**Required action**
Pictures in the entries below are excluded; copy only the lines from the one containing "Saelices el Chico" to the one containing "алд хэлэлцээр хийх", both included.

[Collected data]
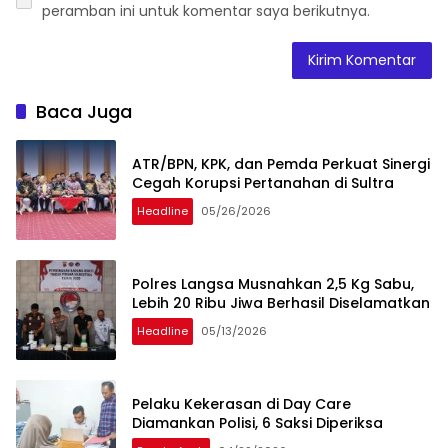
peramban ini untuk komentar saya berikutnya.
Baca Juga
ATR/BPN, KPK, dan Pemda Perkuat Sinergi
Cegah Korupsi Pertanahan di Sultra
Headline
05/26/2026
Polres Langsa Musnahkan 2,5 Kg Sabu,
Lebih 20 Ribu Jiwa Berhasil Diselamatkan
Headline
05/13/2026
Pelaku Kekerasan di Day Care
Diamankan Polisi, 6 Saksi Diperiksa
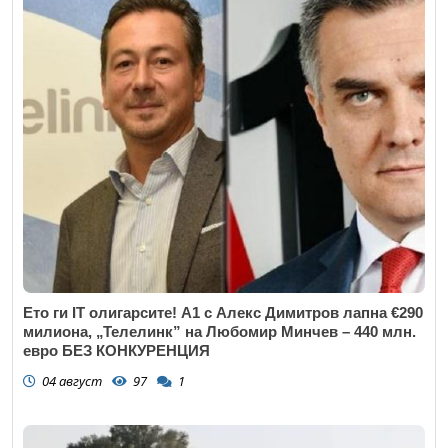
Ето ги IT олигарсите! А1 с Алекс Димитров лапна €290
милиона, „Телелинк” на Любомир Минчев – 440 млн.
евро БЕЗ КОНКУРЕНЦИЯ
04 август
97
1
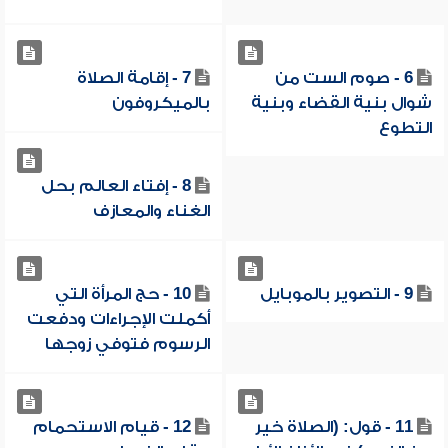
6 - صوم الست من
7 - إقامة الصلاة
شوال بنية القضاء وبنية
بالميكروفون
التطوع
8 - إفتاء العالم بحل
الغناء والمعازف
9 - التصوير بالموبايل
10 - حج المرأة التي
أكملت الإجراءات ودفعت
الرسوم فتوفي زوجها
11 - قول: (الصلاة خير
12 - قيام الاستحمام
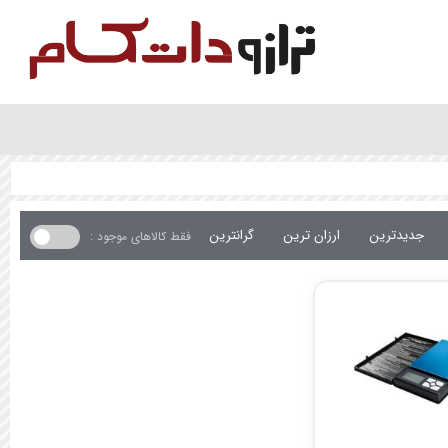
جدیدترین
ارزان ترین
گرانترین
فقط کالاهای موجود :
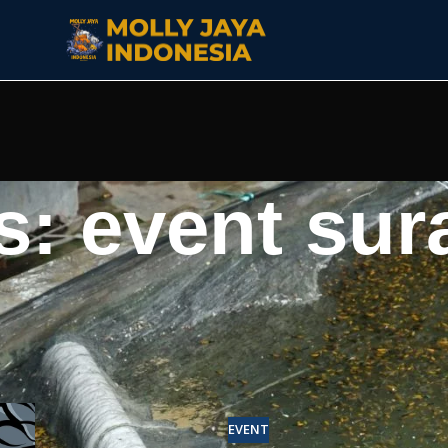
s: event su
EVENT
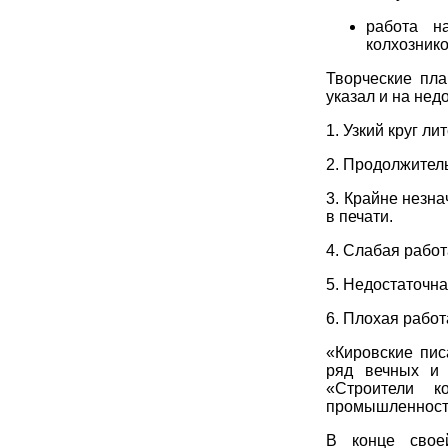
работа н
колхознико
Творческие пл
указал и на нед
1. Узкий круг ли
2. Продолжитель
3. Крайне незн
в печати.
4. Слабая рабо
5. Недостаточн
6. Плохая рабо
«Кировские пис
ряд вечных и 
«Строители к
промышленности
В конце свое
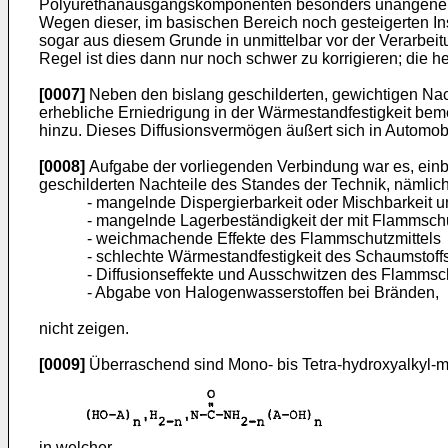
Polyurethanausgangskomponenten besonders unangenehm, d
Wegen dieser, im basischen Bereich noch gesteigerten Ins
sogar aus diesem Grunde in unmittelbar vor der Verarbeitu
Regel ist dies dann nur noch schwer zu korrigieren; die he
[0007]
Neben den bislang geschilderten, gewichtigen Nac
erhebliche Erniedrigung in der Wärmestandfestigkeit bem
hinzu. Dieses Diffusionsvermögen äußert sich in Automobi
[0008]
Aufgabe der vorliegenden Verbindung war es, einb
geschilderten Nachteile des Standes der Technik, nämlic
- mangelnde Dispergierbarkeit oder Mischbarkeit 
- mangelnde Lagerbeständigkeit der mit Flammsch
- weichmachende Effekte des Flammschutzmittels
- schlechte Wärmestandfestigkeit des Schaumstoffs
- Diffusionseffekte und Ausschwitzen des Flammsc
- Abgabe von Halogenwasserstoffen bei Bränden,
nicht zeigen.
[0009]
Überraschend sind Mono- bis Tetra-hydroxyalkyl-m
in welcher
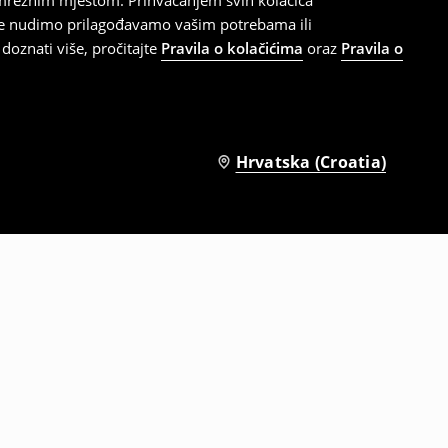
 mrežnim mjestom. Prihvaćanjem svih kolačića
oje nudimo prilagođavamo vašim potrebama ili
doznati više, pročitajte
Pravila o kolačićima
oraz
Pravila o
Hrvatska (Croatia)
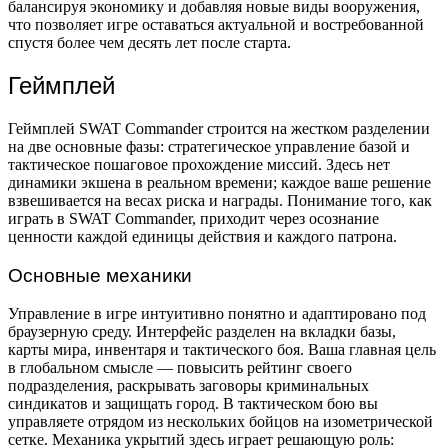
балансируя экономику и добавляя новые виды вооружения,
что позволяет игре оставаться актуальной и востребованной
спустя более чем десять лет после старта.
Геймплей
Геймплей SWAT Commander строится на жестком разделении
на две основные фазы: стратегическое управление базой и
тактическое пошаговое прохождение миссий. Здесь нет
динамики экшена в реальном времени; каждое ваше решение
взвешивается на весах риска и награды. Понимание того, как
играть в SWAT Commander, приходит через осознание
ценности каждой единицы действия и каждого патрона.
Основные механики
Управление в игре интуитивно понятно и адаптировано под
браузерную среду. Интерфейс разделен на вкладки базы,
карты мира, инвентаря и тактического боя. Ваша главная цель
в глобальном смысле — повысить рейтинг своего
подразделения, раскрывать заговоры криминальных
синдикатов и защищать город. В тактическом бою вы
управляете отрядом из нескольких бойцов на изометрической
сетке. Механика укрытий здесь играет решающую роль:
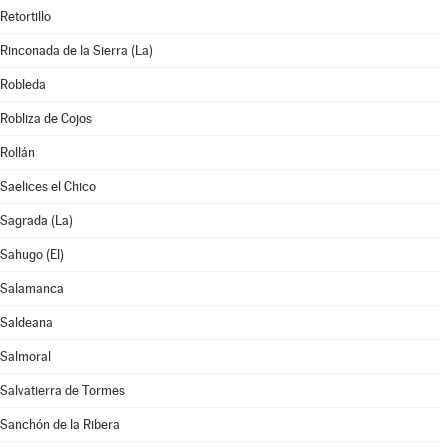
Retortillo
Rinconada de la Sierra (La)
Robleda
Robliza de Cojos
Rollán
Saelices el Chico
Sagrada (La)
Sahugo (El)
Salamanca
Saldeana
Salmoral
Salvatierra de Tormes
Sanchón de la Ribera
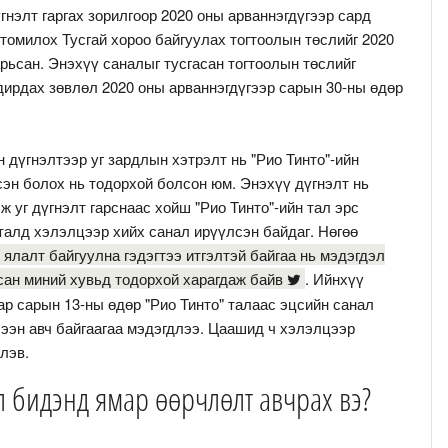
нэлт гаргах зорилгоор 2020 оны арваннэгдүгээр сард
томилох Тусгай хороо байгуулах тогтоолын төслийг 2020
арьсан. Энэхүү саналыг тусгасан тогтоолын төслийг
ирдах зөвлөл 2020 оны арваннэгдүгээр сарын 30-ны өдөр
дүгнэлтээр уг зардлын хэтрэлт нь "Рио Тинто"-ийн
эн болох нь тодорхой болсон юм. Энэхүү дүгнэлт нь
 уг дүгнэлт гарснаас хойш "Рио Тинто"-ийн тал эрс
алд хэлэлцээр хийх санал ирүүлсэн байдаг. Нөгөө
ялалт байгуулна гэдэгтээ итгэлтэй байгаа нь мэдэгдэл
йсан миний хувьд тодорхой харагдаж байв
. Ийнхүү
ар сарын 13-ны өдөр "Рио Тинто" талаас эцсийн санал
лээн авч байгаагаа мэдэгдлээ. Цаашид ч хэлэлцээр
элэв.
л бидэнд ямар өөрчлөлт авчрах вэ?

**Exercise response**
Saelices el Chico
Sagrada (La)
Sahugo (El)
Salamanca
Saldeana
Salmoral
Salvatierra de Tormes
Sanchón de la Ribera
нэлт гаргах зорилгоор 2020 оны арваннэгдүгээр сард
томилох Тусгай хороо байгуулах тогтоолын төслийг 2020
арьсан. Энэхүү саналыг тусгасан тогтоолын төслийг
ирдах зөвлөл 2020 оны арваннэгдүгээр сарын 30-ны өдөр
дүгнэлтээр уг зардлын хэтрэлт нь "Рио Тинто"-ийн
эн болох нь тодорхой болсон юм. Энэхүү дүгнэлт нь
 уг дүгнэлт гарснаас хойш "Рио Тинто"-ийн тал эрс
алд хэлэлцээр хийх санал ирүүлсэн байдаг. Нөгөө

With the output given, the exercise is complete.